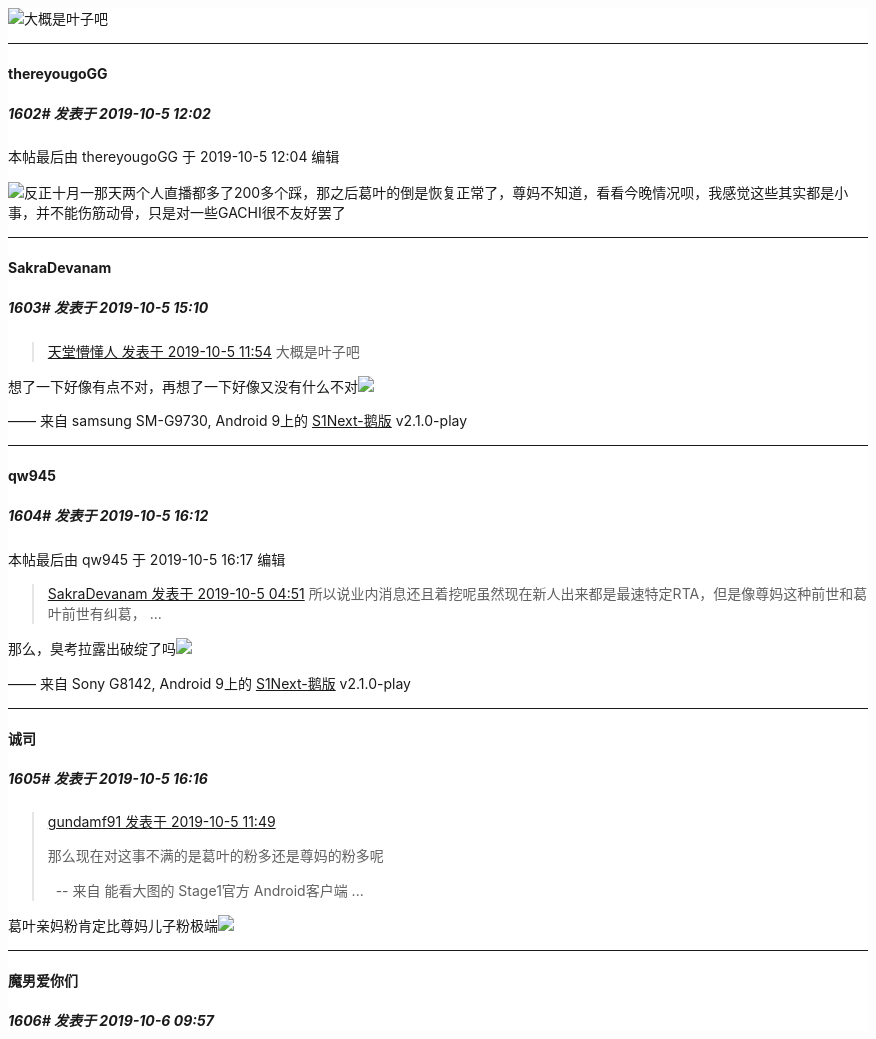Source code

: <img src="https://static.saraba1st.com/image/smiley/face2017/067.png" referrerpolicy="no-referrer">大概是叶子吧

*****

####  thereyougoGG  
##### 1602#       发表于 2019-10-5 12:02

 本帖最后由 thereyougoGG 于 2019-10-5 12:04 编辑 

<img src="https://static.saraba1st.com/image/smiley/face2017/067.png" referrerpolicy="no-referrer">反正十月一那天两个人直播都多了200多个踩，那之后葛叶的倒是恢复正常了，尊妈不知道，看看今晚情况呗，我感觉这些其实都是小事，并不能伤筋动骨，只是对一些GACHI很不友好罢了

*****

####  SakraDevanam  
##### 1603#       发表于 2019-10-5 15:10

<blockquote><a href="httphttps://bbs.saraba1st.com/2b/forum.php?mod=redirect&amp;goto=findpost&amp;pid=45140646&amp;ptid=1809379" target="_blank">天堂懵懂人 发表于 2019-10-5 11:54</a>
大概是叶子吧</blockquote>
想了一下好像有点不对，再想了一下好像又没有什么不对<img src="https://static.saraba1st.com/image/smiley/face2017/068.png" referrerpolicy="no-referrer">

—— 来自 samsung SM-G9730, Android 9上的 [S1Next-鹅版](https://github.com/ykrank/S1-Next/releases) v2.1.0-play

*****

####  qw945  
##### 1604#       发表于 2019-10-5 16:12

 本帖最后由 qw945 于 2019-10-5 16:17 编辑 
<blockquote><a href="httphttps://bbs.saraba1st.com/2b/forum.php?mod=redirect&amp;goto=findpost&amp;pid=45139211&amp;ptid=1809379" target="_blank">SakraDevanam 发表于 2019-10-5 04:51</a>
所以说业内消息还且着挖呢虽然现在新人出来都是最速特定RTA，但是像尊妈这种前世和葛叶前世有纠葛， ...</blockquote>
那么，臭考拉露出破绽了吗<img src="https://static.saraba1st.com/image/smiley/face2017/065.png" referrerpolicy="no-referrer">

—— 来自 Sony G8142, Android 9上的 [S1Next-鹅版](https://github.com/ykrank/S1-Next/releases) v2.1.0-play

*****

####  诚司  
##### 1605#       发表于 2019-10-5 16:16

<blockquote><a href="httphttps://bbs.saraba1st.com/2b/forum.php?mod=redirect&amp;goto=findpost&amp;pid=45140606&amp;ptid=1809379" target="_blank">gundamf91 发表于 2019-10-5 11:49</a>

那么现在对这事不满的是葛叶的粉多还是尊妈的粉多呢

  -- 来自 能看大图的 Stage1官方 Android客户端 ...</blockquote>
葛叶亲妈粉肯定比尊妈儿子粉极端<img src="https://static.saraba1st.com/image/smiley/face2017/068.png" referrerpolicy="no-referrer">

*****

####  魔男爱你们  
##### 1606#       发表于 2019-10-6 09:57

# WHAT YOU SHOULD DO:
Within the material above, transcribe exactly the lines that run from the line holding "本帖最后由 thereyougoGG 于 2019-10-5 12:04 编辑" through the line holding "发表于 2019-10-5 15:10".

# EXERCISE ANSWER:
 本帖最后由 thereyougoGG 于 2019-10-5 12:04 编辑 

<img src="https://static.saraba1st.com/image/smiley/face2017/067.png" referrerpolicy="no-referrer">反正十月一那天两个人直播都多了200多个踩，那之后葛叶的倒是恢复正常了，尊妈不知道，看看今晚情况呗，我感觉这些其实都是小事，并不能伤筋动骨，只是对一些GACHI很不友好罢了

*****

####  SakraDevanam  
##### 1603#       发表于 2019-10-5 15:10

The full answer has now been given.